Monday, February 23, 2009

Straw, Earth, Mud, Plaster, Birth

It's so interesting to me that many of the same people who think government should stay out of their lives believe government should have a bigger role in the lives of others (The Lives of Others, a very good movie, by the way). Like say, legislating where we can give birth and who can attend that birth. And, they don't even choose the side with the best outcomes. Very odd, don't you think?

This is not to be a political rant but we are in danger of losing a very basic right and it makes me happy when I see things like this: Marshall University Nurse Midwifery Emphasis added to MSN Program. I come from that neck of the woods and this is a boon to the area. Hopefully many will stay and serve the population.

Tuesday, February 17, 2009

More Plaster

I never know where this blog will take me, kind of like life. On the heels of my plaster post last week, this week Rick (the spousal unit), worked with the National Park Service in helping to preserve buildings in the Fort Lowell Historic Neighborhood (see more about Ft Lowell here). These are adobe buildings from the 1860's that are melting away. Adobe is a wonderful for building but it must be maintained, when it isn't, it quickly deteriorates. One of these structures was inhabited until 2006 but in our climate, with its torrential summer rains, adobe can quickly return to its base materials. The intent of this project is to preserve what's remaining, not restore to original. Some photos of the area and the work being done.

Tuesday, February 10, 2009

Plaster and Paint

Our hearth brown clay paint, wall a lighter (perhaps Lincoln clay) paint.
Looking at the photo of the mirror in the previous post my eye is drawn to the texture of the wall behind the mirror. That is clay paint, sometimes called alis. Homemade clay paint. Homemade by me (and him).

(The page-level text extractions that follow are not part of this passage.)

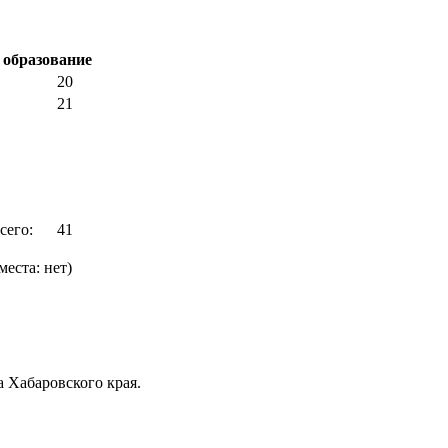
 образование
20
21
сего:
41
еста: нет)
а Хабаровского края.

Strawbale building in a nutshell: outer walls-stacked strawbales with roof tied to foundation by steel that runs through the bales. Inner walls-some folks do some creative and labor intensive things such as wattle and daub, or cob but we chose the old standby of frame and drywall. However, I didn't want latex on drywall as the finish; too flat, too boring, too smelly.

Two slightly different clays.
After attending a workshop with Bill and Athena Steen at the Canelo Project, I decided to earthen plaster the drywall. You can buy earthen or clay plaster but it was out of our budget range and, we had lots of clay.

But that's clay paint on the walls. So what happened to the plaster? We had already plastered the outside and the interior strawbales walls and we got tired. There comes a point when building a house that you just have to finish and we had reached that point. Lets just get this done! So we bailed on the plaster and went to clay paint.

Clay paint recipe: finely sifted clay (I used the more typical brown for some walls, but purchased very fine ceramic clay, like Kaolin, for others), fine sand, finely chopped straw (or mica), water and flour paste. We also added a small amount of powdered milk to ours. The milk acts as a binder as in old-fashioned milk paint. You mix the first 5 ingredients and then slowly add the milk until it starts to thicken to the consistency of heavy cream. Then take the biggest brush you can handle and start slathering it on the walls. It's a messy process but worth it. The walls have a nice texture and the clay and sand add a small bit to the thermal mass of the house.
It did what we needed it to do.

That being said, I will plaster the walls some day as that's the look I wanted from the getgo.

I'm not sure when, but the day is getting closer.

Tuesday, February 3, 2009

Mirror, mirror...

I needed a mirror for above the washstand that sits in our quasi-entryway. The washstand came from my great-grandmother and had for many years lived in a garage as a workbench. Talk about patina! My dad lovingly brought it back to life for me and I've had it since the spousal unit and I were married. Previously the watercolor that I wrote about here, hung above it but in a small space mirrors and light are your friend and a mirror hung above the stand would reflect light and the outdoors from a window on the opposite wall.

Now, I don't know when you last purchased a mirror but holy, moly they are pricey, especially the larger ones. And I knew I wanted a substantial frame so, I put on my scavenger cap and went on a hunt. While thrifting one day I found an old white painted (looked like latex) frame that was about the size I had envisioned. Then on another day I happened on a mirror in a 1-inch fakewood frame for a couple of bucks. The mirror would not fit perfectly into the frame but I thought I could make it work and I did.

What do you think?

Sunday, February 1, 2009

Thanks to Paul Levy for pointing me to Movin' Meat for this reminder.

Which got me thinking and brought back this memory:

I almost lactate when I hear these songs. I'm taken back to a quiet room, in the middle of the night with a baby at the breast, dreaming dreams of the future.